» TAREA
Reproduce literalmente el pasaje del extracto sobre el rumbo político de China que va desde "Desde una perspectiva" hasta "resto de mundo.".

» EXTRACTO

################

BERLÍN – Ciertos cambios trascendentales ensombrecen intensamente las perspectivas para China. Su sistema político pronto se embarcará en una profunda reforma, pendiente solo de la aprobación final (prácticamente, una formalidad) del congreso del Partido Comunista de China (PCCh) el año que viene. El presidente Xi Jinping, presidente del partido y «navegante» del país, fijó un nuevo curso y abandonó el principio del liderazgo colectivo. Xi está apartando a China de la senda que había seguido Deng Xiaoping después del terror de la Revolución Cultural, para regresar a un sistema absolutista unipersonal por tiempo indefinido, como el de Mao Zedong.
Desde una perspectiva occidental estos cambios pueden parecer triviales. Después de todo, el monopolio político del PCCh se mantiene intacto, sin posibilidad de una democratización genuina. Pero para China —que pronto será la mayor economía del mundo y una de las dos superpotencias de este siglo (junto con Estados Unidos)— estos hechos recientes indican el regreso a un pasado desastroso. Elevar formalmente a Xi a la misma estatura de Mao implica una transición desde el autoritarismo hacia la dictadura personal. Dado el gigantesco aumento del poder y la importancia estratégica de China desde el gobierno de Mao, este cambio tendrá consecuencias de gran alcance para el resto de mundo.

################

» DATOS EXTRAÍDOS
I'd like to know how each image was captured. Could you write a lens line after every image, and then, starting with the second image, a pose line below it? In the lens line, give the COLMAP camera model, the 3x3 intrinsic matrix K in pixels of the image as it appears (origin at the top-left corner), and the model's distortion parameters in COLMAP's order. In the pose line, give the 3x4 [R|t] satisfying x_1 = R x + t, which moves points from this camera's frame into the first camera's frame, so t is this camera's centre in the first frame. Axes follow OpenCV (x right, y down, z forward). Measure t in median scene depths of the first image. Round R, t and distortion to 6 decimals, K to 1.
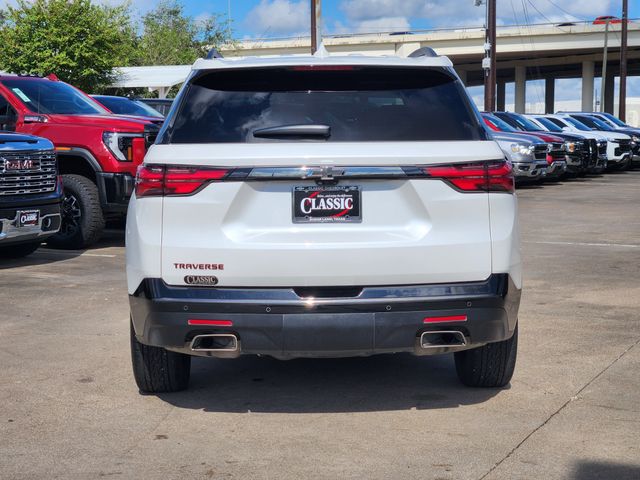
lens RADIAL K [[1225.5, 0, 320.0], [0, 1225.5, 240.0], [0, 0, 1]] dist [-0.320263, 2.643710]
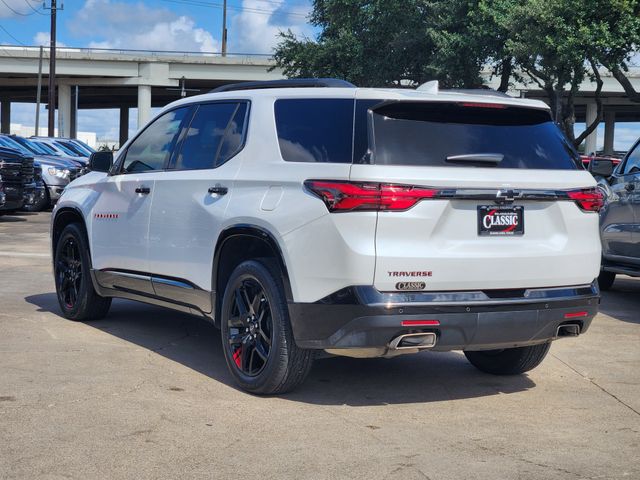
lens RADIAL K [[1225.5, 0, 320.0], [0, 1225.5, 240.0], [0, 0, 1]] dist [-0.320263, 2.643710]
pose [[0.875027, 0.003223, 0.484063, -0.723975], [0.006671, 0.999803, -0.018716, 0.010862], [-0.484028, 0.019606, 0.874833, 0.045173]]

################

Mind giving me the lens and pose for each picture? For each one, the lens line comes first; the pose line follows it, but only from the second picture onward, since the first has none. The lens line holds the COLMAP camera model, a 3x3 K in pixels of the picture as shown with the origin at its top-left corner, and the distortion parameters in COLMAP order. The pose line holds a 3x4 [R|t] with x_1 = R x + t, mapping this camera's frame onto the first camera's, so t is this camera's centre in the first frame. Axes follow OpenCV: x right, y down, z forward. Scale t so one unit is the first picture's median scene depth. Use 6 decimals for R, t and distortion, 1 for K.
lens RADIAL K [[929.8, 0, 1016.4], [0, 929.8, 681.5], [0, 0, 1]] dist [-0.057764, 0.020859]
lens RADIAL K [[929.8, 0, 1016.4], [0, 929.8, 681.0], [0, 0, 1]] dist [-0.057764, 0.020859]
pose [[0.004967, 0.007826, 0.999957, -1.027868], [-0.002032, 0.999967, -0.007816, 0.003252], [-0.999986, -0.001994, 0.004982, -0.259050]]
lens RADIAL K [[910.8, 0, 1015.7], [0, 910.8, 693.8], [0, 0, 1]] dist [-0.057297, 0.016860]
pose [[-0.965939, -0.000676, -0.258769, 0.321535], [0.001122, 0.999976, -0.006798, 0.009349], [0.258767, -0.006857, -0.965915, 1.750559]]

################

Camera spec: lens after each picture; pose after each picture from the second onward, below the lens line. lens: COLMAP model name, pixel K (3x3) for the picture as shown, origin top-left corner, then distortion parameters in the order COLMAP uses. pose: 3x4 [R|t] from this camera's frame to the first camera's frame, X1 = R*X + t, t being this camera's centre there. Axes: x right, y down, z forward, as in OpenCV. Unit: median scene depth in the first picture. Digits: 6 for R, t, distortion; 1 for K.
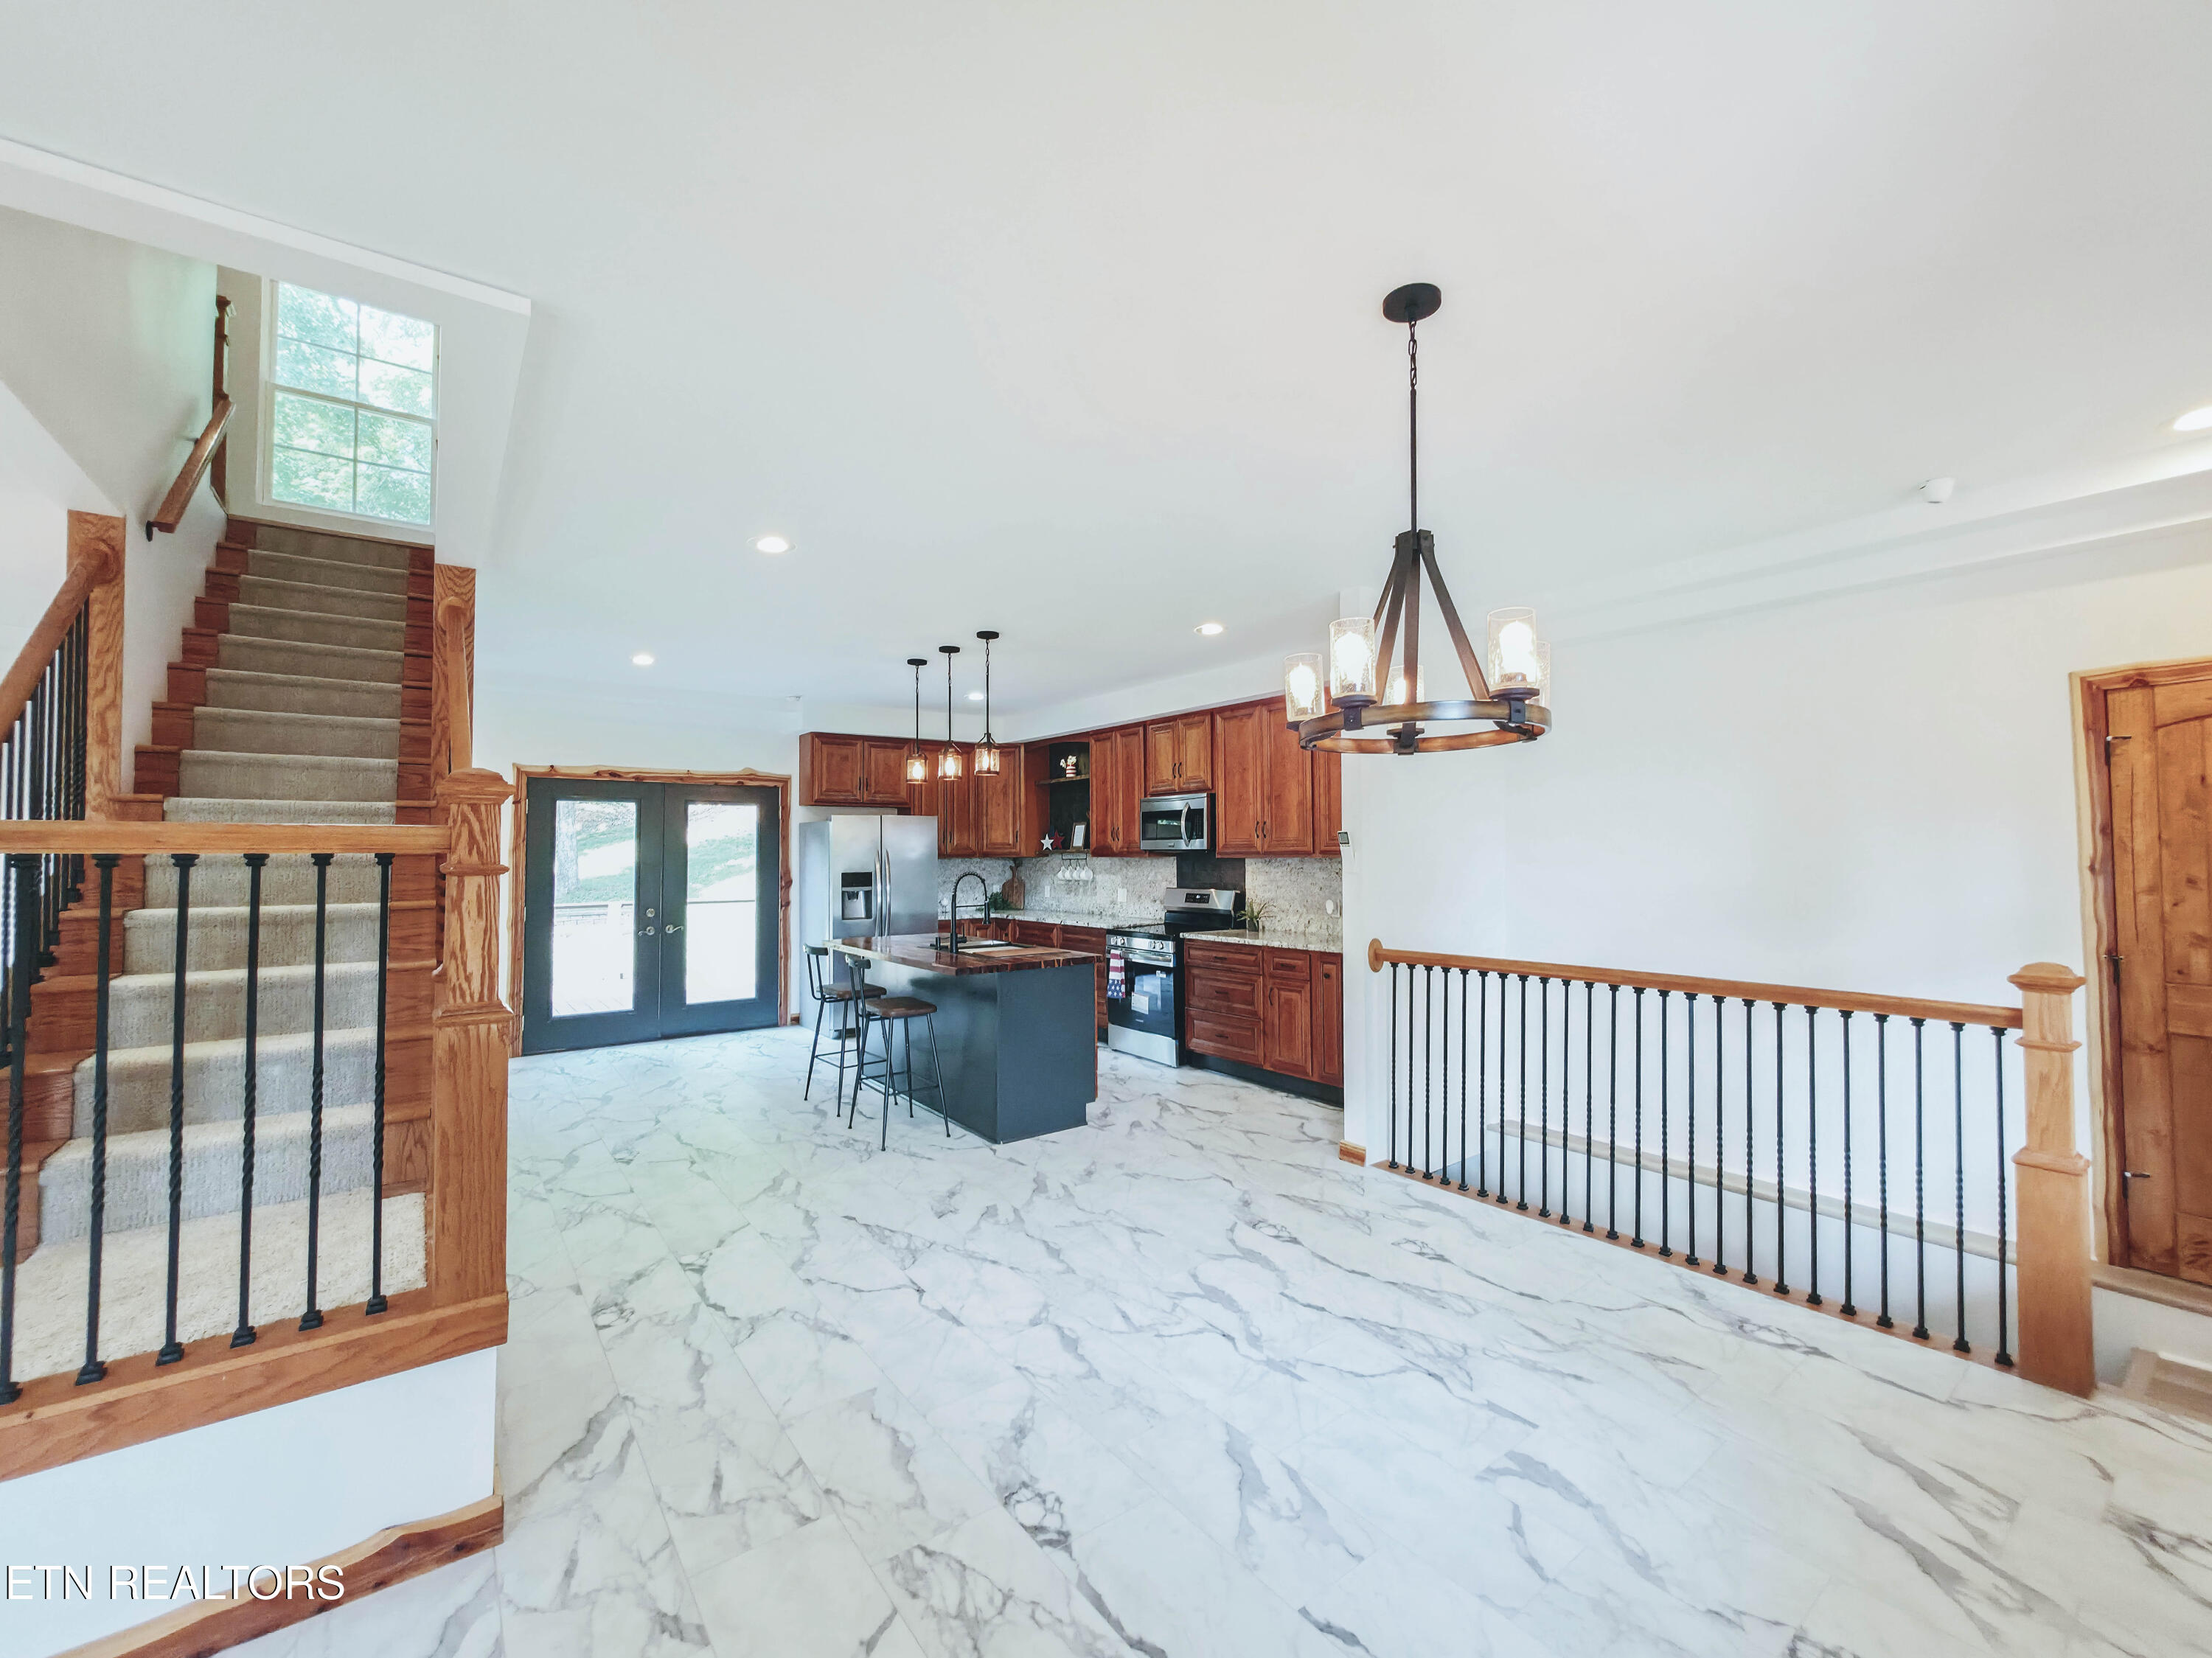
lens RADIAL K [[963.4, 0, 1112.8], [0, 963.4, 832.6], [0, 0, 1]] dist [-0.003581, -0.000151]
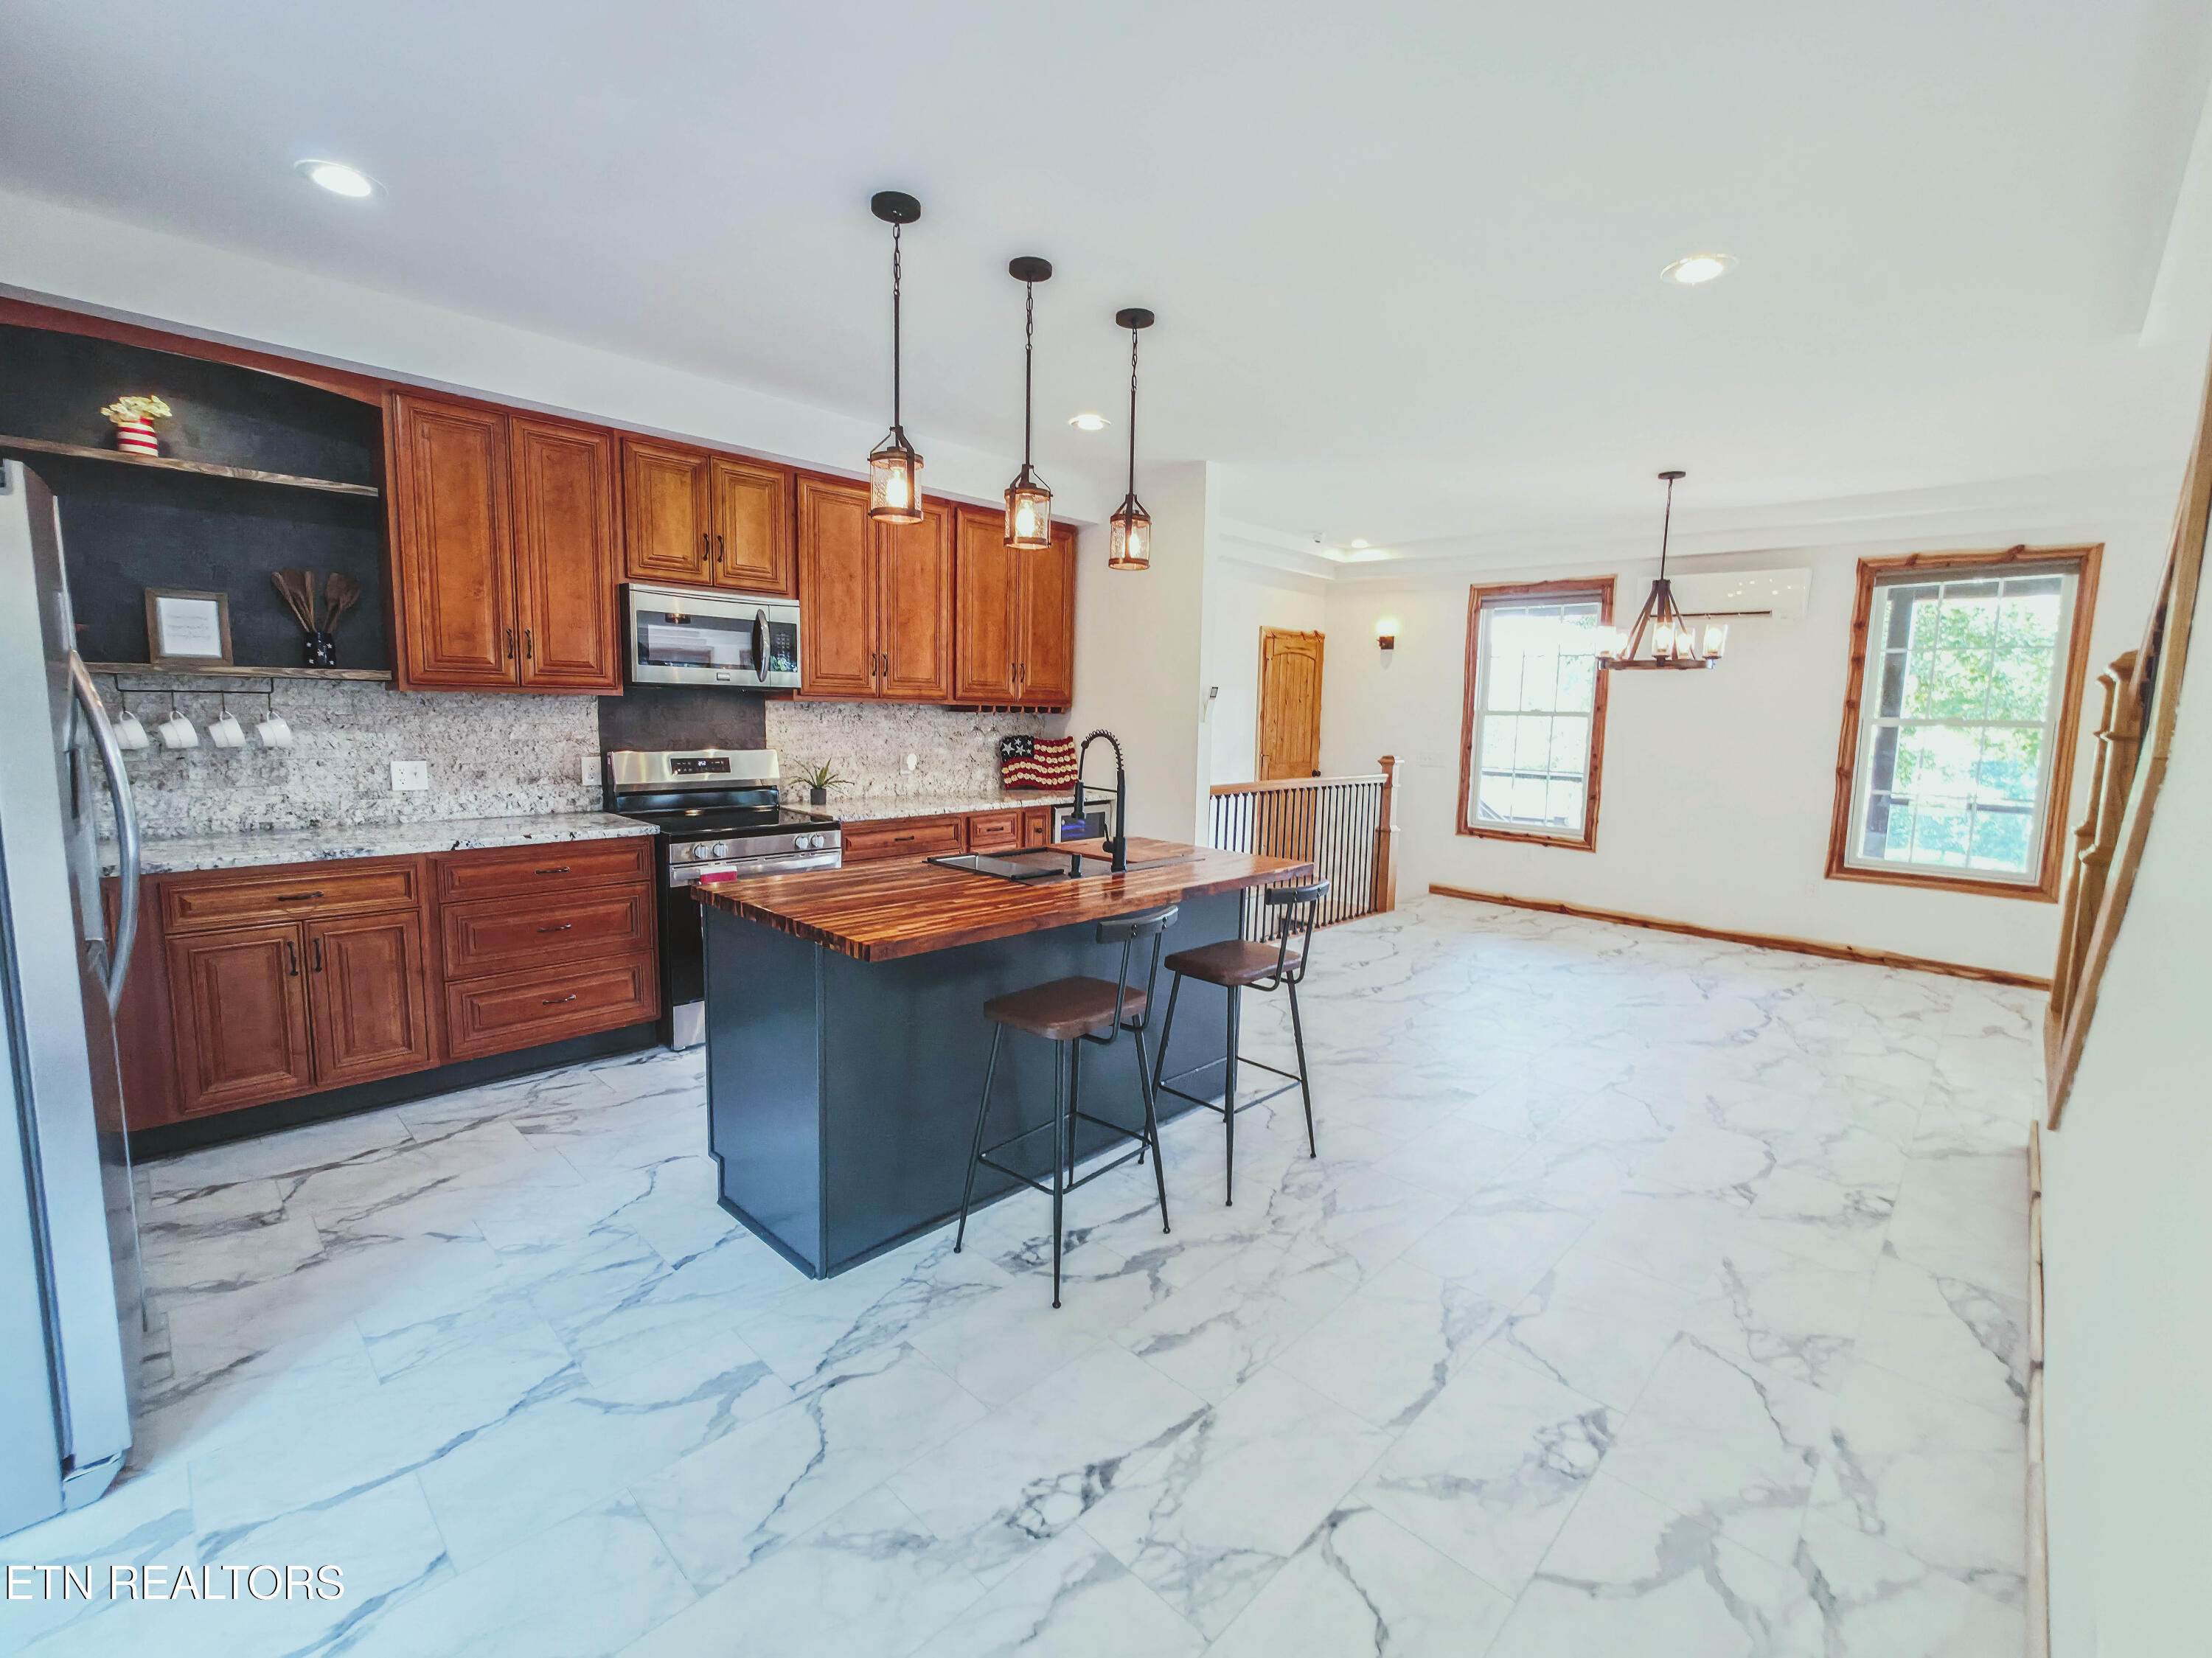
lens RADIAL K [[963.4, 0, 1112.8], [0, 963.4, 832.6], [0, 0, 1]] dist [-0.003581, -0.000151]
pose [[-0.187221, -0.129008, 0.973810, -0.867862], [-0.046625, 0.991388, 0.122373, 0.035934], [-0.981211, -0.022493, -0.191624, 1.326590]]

################

» ÁREA DE RESPUESTA
Desde una perspectiva occidental estos cambios pueden parecer triviales. Después de todo, el monopolio político del PCCh se mantiene intacto, sin posibilidad de una democratización genuina. Pero para China —que pronto será la mayor economía del mundo y una de las dos superpotencias de este siglo (junto con Estados Unidos)— estos hechos recientes indican el regreso a un pasado desastroso. Elevar formalmente a Xi a la misma estatura de Mao implica una transición desde el autoritarismo hacia la dictadura personal. Dado el gigantesco aumento del poder y la importancia estratégica de China desde el gobierno de Mao, este cambio tendrá consecuencias de gran alcance para el resto de mundo.